WRITTEN TASK A:
Answer the following questions from the section on common stock offered by us, marking each answer the same way as its question.
(i) How many ways of selling shares are listed?
(ii) How often may a fixed price be changed?
(iii) Unless the applicable prospectus supplement says otherwise, on what basis will any agent act?
WRITTEN TASK B: Retype the part of the section on common stock offered by us that opens with the words containing "Offers to purchase" and closes with "offered and sold.".

Common Stock Offered by Us

 

We may sell shares of common stock under this prospectus in one or more of the following ways from time to time:

 

·           through agents;

 

·           to or through underwriters;

 

·           through dealers;

 

·           directly to purchasers; or

 

·           through a combination of these methods of sale.

 

Shares of common stock that we distribute by any of these methods may be sold, in one or more transactions, at:

 

·           a fixed price or prices, which may be changed from time to time;

 

·           market prices prevailing at the time of sale;

 

·           prices related to prevailing market prices;

 

·           negotiated prices; or

 

·           a combination of these pricing methods.

 

Offers to purchase our common stock may be solicited by agents designated by us from time to time. Any agent involved in the offer or sale of our common stock in respect of which this prospectus is delivered will be named, and any commissions payable by us will be set forth in a supplement to this prospectus. Unless otherwise set forth in the applicable prospectus supplement, any agent will be acting on a reasonable best efforts basis for the period of its appointment. Any agent may be deemed to be an underwriter, as that term is defined in the Securities Act, of the common stock so offered and sold.

ROWS:
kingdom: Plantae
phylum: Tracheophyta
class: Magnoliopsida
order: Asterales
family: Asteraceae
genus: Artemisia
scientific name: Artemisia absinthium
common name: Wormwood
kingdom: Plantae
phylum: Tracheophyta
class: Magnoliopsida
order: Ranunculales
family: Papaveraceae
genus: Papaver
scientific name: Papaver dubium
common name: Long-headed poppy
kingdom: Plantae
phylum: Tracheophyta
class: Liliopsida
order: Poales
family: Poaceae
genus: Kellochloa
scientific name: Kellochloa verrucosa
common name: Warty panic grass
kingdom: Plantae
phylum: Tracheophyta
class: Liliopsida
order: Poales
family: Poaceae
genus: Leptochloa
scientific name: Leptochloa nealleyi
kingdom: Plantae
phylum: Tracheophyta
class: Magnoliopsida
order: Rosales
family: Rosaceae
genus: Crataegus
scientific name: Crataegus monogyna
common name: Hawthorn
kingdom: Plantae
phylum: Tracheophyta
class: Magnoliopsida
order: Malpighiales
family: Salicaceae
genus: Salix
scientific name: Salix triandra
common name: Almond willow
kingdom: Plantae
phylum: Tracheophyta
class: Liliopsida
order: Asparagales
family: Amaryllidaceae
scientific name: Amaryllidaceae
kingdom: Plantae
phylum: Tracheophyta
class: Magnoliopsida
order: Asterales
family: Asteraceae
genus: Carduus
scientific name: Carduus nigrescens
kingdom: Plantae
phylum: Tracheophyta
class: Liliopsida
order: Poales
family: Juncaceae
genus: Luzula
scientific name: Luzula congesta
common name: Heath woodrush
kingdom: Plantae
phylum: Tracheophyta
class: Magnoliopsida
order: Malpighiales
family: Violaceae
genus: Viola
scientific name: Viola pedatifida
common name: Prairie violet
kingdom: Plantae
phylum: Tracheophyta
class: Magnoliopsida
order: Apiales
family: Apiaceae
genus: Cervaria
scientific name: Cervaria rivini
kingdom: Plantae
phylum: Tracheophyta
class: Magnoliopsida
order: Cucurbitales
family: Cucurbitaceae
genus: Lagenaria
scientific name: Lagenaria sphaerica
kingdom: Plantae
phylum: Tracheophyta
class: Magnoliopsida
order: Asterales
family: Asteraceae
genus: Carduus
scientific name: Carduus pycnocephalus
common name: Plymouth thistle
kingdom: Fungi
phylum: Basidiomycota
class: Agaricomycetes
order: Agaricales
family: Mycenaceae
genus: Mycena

CORRECT ANSWER A:
(i) Five.
(ii) From time to time.
(iii) On a reasonable best efforts basis for the period of its appointment.

CORRECT ANSWER B:
Offers to purchase our common stock may be solicited by agents designated by us from time to time. Any agent involved in the offer or sale of our common stock in respect of which this prospectus is delivered will be named, and any commissions payable by us will be set forth in a supplement to this prospectus. Unless otherwise set forth in the applicable prospectus supplement, any agent will be acting on a reasonable best efforts basis for the period of its appointment. Any agent may be deemed to be an underwriter, as that term is defined in the Securities Act, of the common stock so offered and sold.